NaCTeM

Text Mining Resources

BOOTStrep Bio-Lexicon

Overview

Biological terminology is a frequent cause of analysis errors when processing literature written in the biology domain. For example, "retro-regulate" is a terminological verb often used in molecular biology but it is not included in conventional dictionaries.

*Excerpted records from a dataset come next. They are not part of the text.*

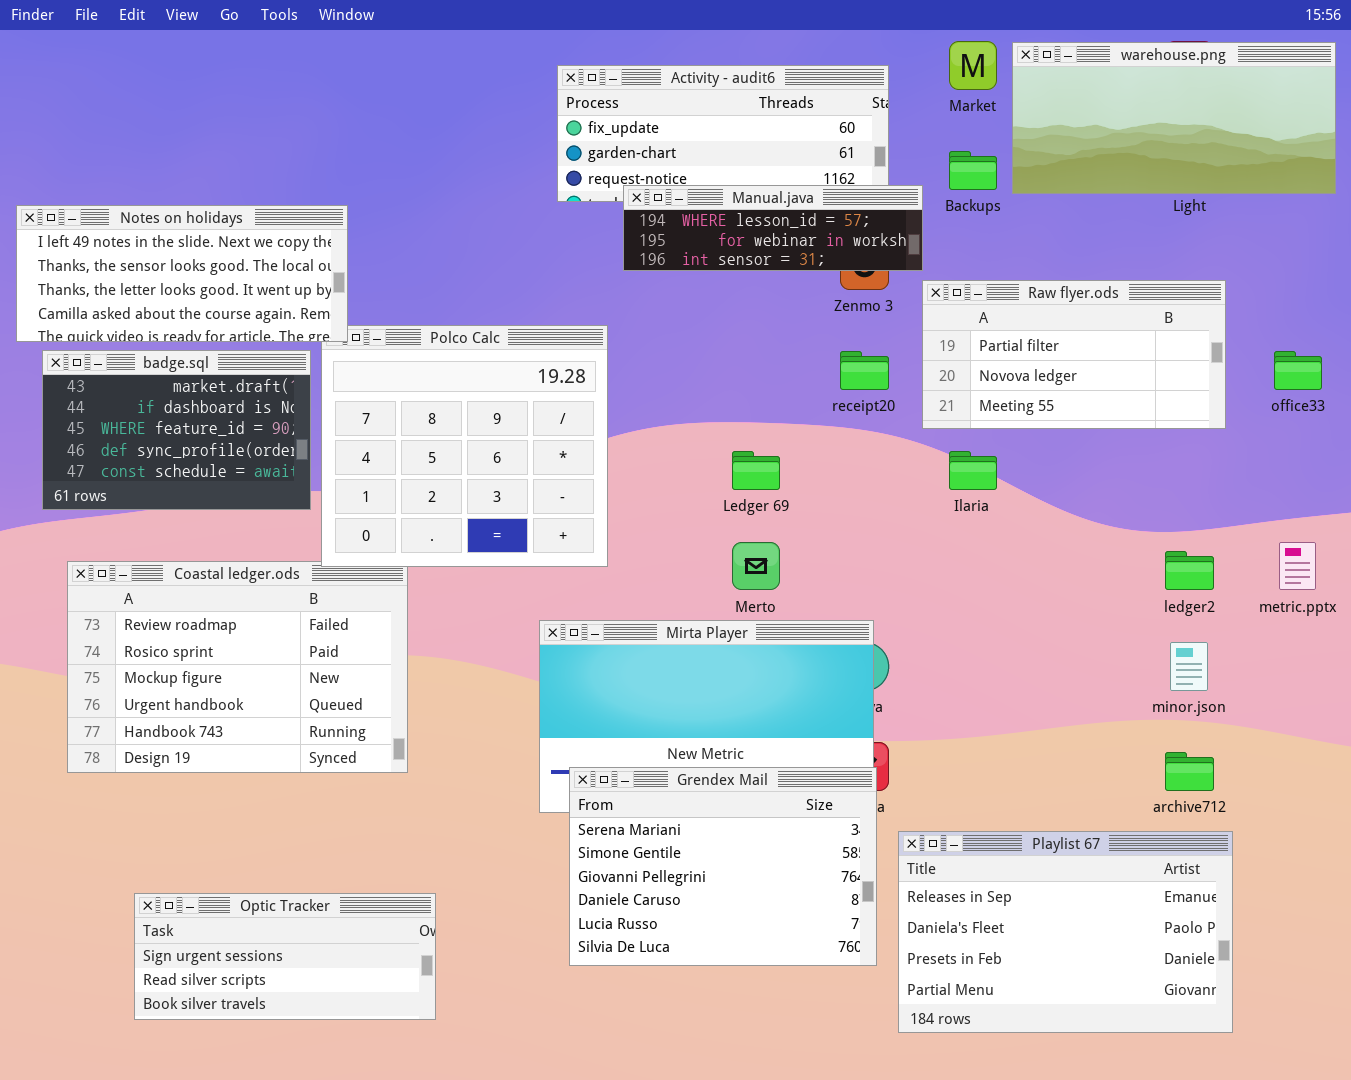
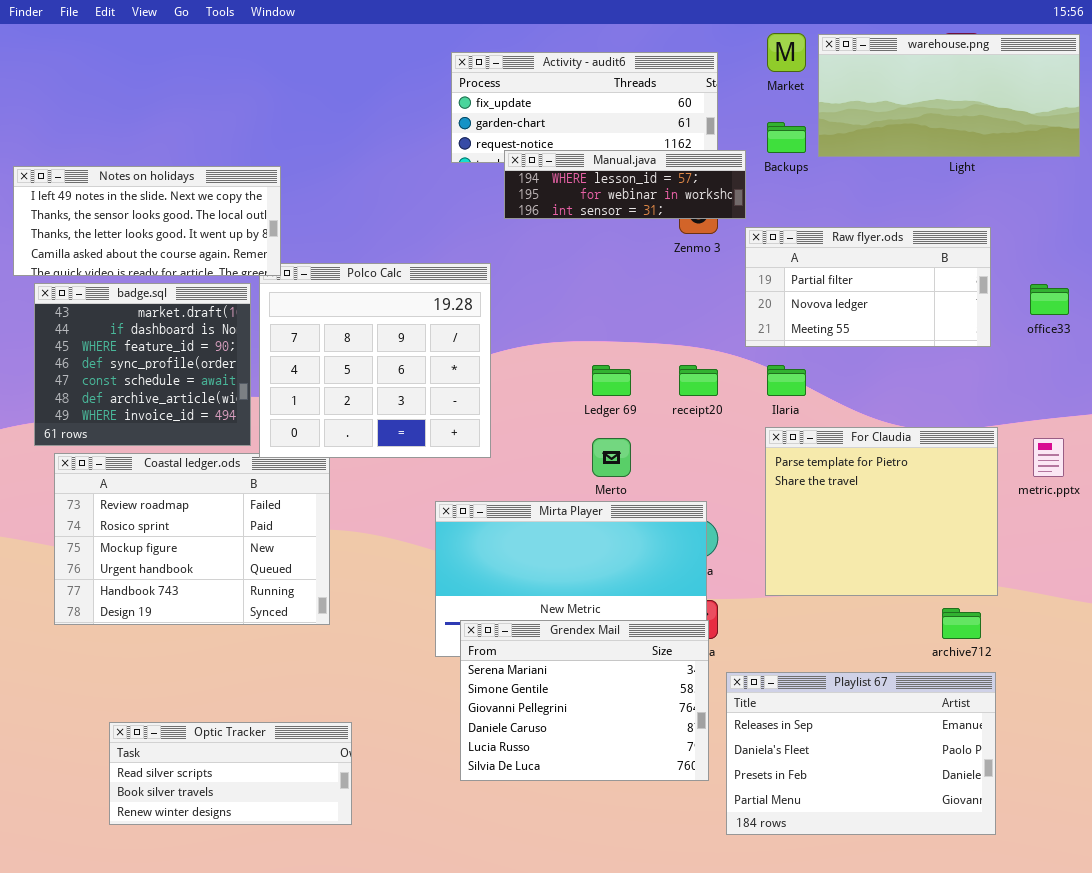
badge.sql: [42,350,311,510] -> [34,283,251,446], resized
receipt20: [840,351,889,390] -> [679,365,718,396], moved
For Claudia: none -> [765,427,998,596], opened
Optic Tracker: [134,893,436,1020] -> [109,722,352,825], scrolled down 1 row

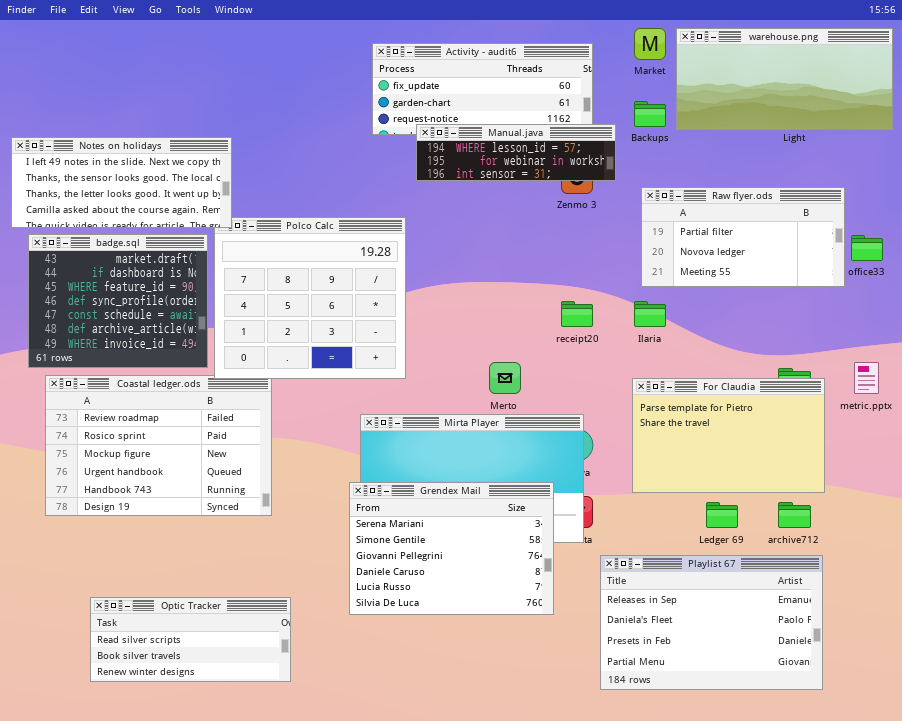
Raw flyer.ods: [745,227,991,347] -> [641,187,845,287], moved
Ledger 69: [592,365,631,396] -> [706,502,738,528], moved
For Claudia: [765,427,998,596] -> [632,378,825,493], resized
Grendex Mail: [460,620,709,781] -> [349,482,554,615], moved

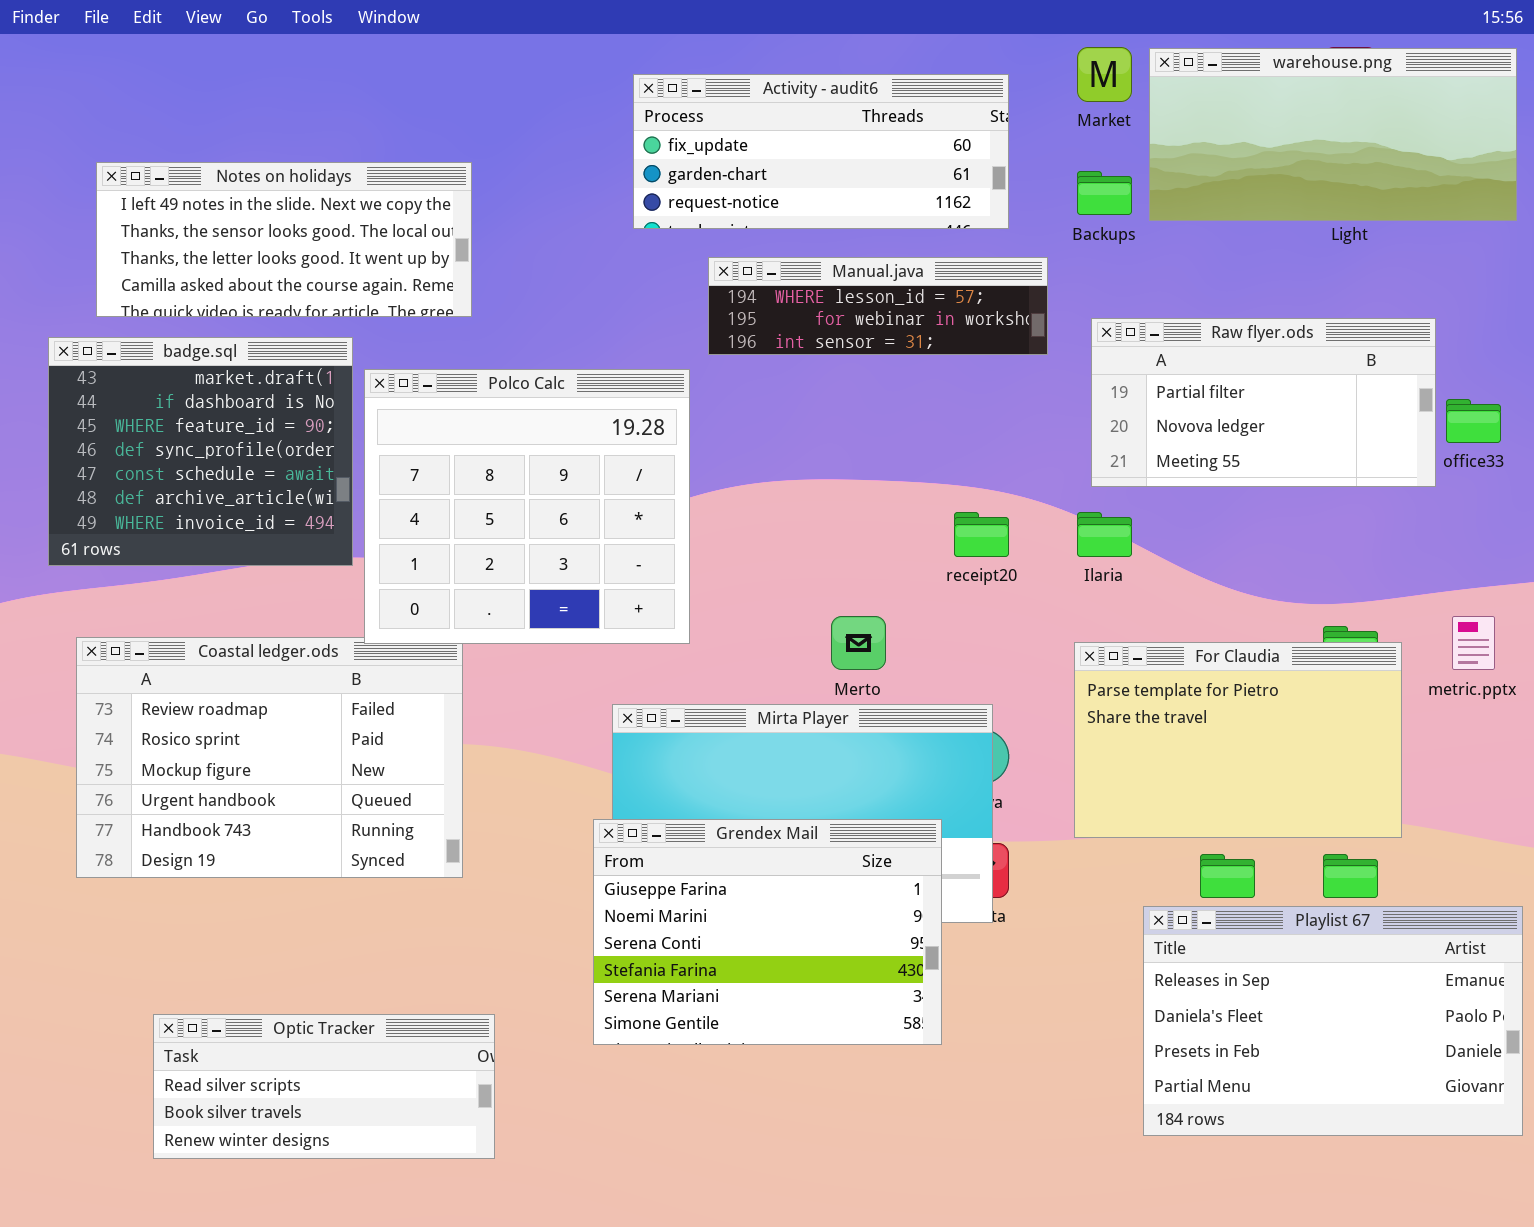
Manual.java: [416,124,616,181] -> [708,257,1048,355], moved
Notes on holidays: [11,137,232,228] -> [96,162,472,317], moved
badge.sql: [28,234,208,368] -> [48,337,353,566], moved
Grendex Mail: [349,482,554,615] -> [593,819,942,1045], scrolled up 4 rows
Playlist 67: [600,555,823,690] -> [1143,906,1523,1136], moved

The BioLexicon is a linguistic resource tailored for the biology domain to cope with these problems. It contains the following types of entries:

  • a set of terminological verbs
  • a set of derived forms of the terminological verbs
  • general English words frequently used in the biology domain
  • domain terms

This comprehensive coverage of biological terms makes the lexicon a unique linguistic resource within the domain.

Background

Over the past twenty years, there have been remarkable advances in natural language processing (NLP) and text mining (TM) technologies. Various practical NLP/TM tools, such as part-of-speech taggers, chunkers, syntactic parsers and named entity recognizers, are now widely available. However, text in biology exhibits different characteristics from general language documents such as newspaper articles. The biology domain demonstrates strong demands for the results of NLP/TM. However, it is also one of the most challenging domains for text processing. Lack of coverage of the following types of terminological information makes NLP/TM tasks in this domain difficult:

  • Large-scale domain-specific terminologies
  • Domain-specific word usage
  • Domain-specific relations between words

Technical terms are a major barrier to bio-text processing. A huge number of biological, chemical and medical terms appear in the literature and new terms are coined every day. Furthermore, there are many spelling and semantic variants of these terms representing the same biomedical entities in different written forms. For example, the BioThesaurus contains more than 15 million gene/protein names, but still it does not cover the wide variety of variants of gene/protein names actually appearing in the literature. Word usage can be idiosyncratic to the bio-domain as well. For example, express often indicates a specific biological process, gene expression, and takes as arguments specific types of named entities, such as gene and protein names. In addition, there are many cases where words are related in a biology-specific manner. For example, the verb retroregulate has retroregulation as its nominal form and retroregulatory as its adjectival form. This extent of derivational relations between words in the biological domain cannot be fully covered by general English dictionaries and thesauri, e.g., WordNet. To the best of our knowledge, there is no biology-specific lexicon that addresses the above linguistic issues.

Availability

The BioLexicon is available from the ELRA catalogue (ref T0373). It is a collective achievement by EBML-EBI, CNR-ILC, and the University of Manchester in the EC BOOTStrep Project.

References

2011

2010

2009

2008

  • Sasaki, Yutaka, Simonetta Montemagni, Piotr Pezik, Dietrich Rebholz-Schuhmann, John McNaught and Sophia Ananiadou. BioLexicon: A Lexical Resource for the Biology Domain. In Proc. of the Third International Symposium on Semantic Mining in Biomedicine (SMBM 2008), 2008.
  • Rebholz-Schuhmann, Dietrich, Piotr Pezik, Vivian Lee, Jung-Jae Kim, Riccardo del Gratta, Yutaka Sasaki, Jock McNaught, Simonetta Montemagni, Monica Monachini, Nicoletta Calzolari and Sophia Ananiadou. Towards a Reference Terminological Resource in the Biomedical Domain. In Proc. of 16th Ann. Int. Conf. on Intelligent Systems for Molecular Biology (ISMB-2008), Toronto, Canada, 2008.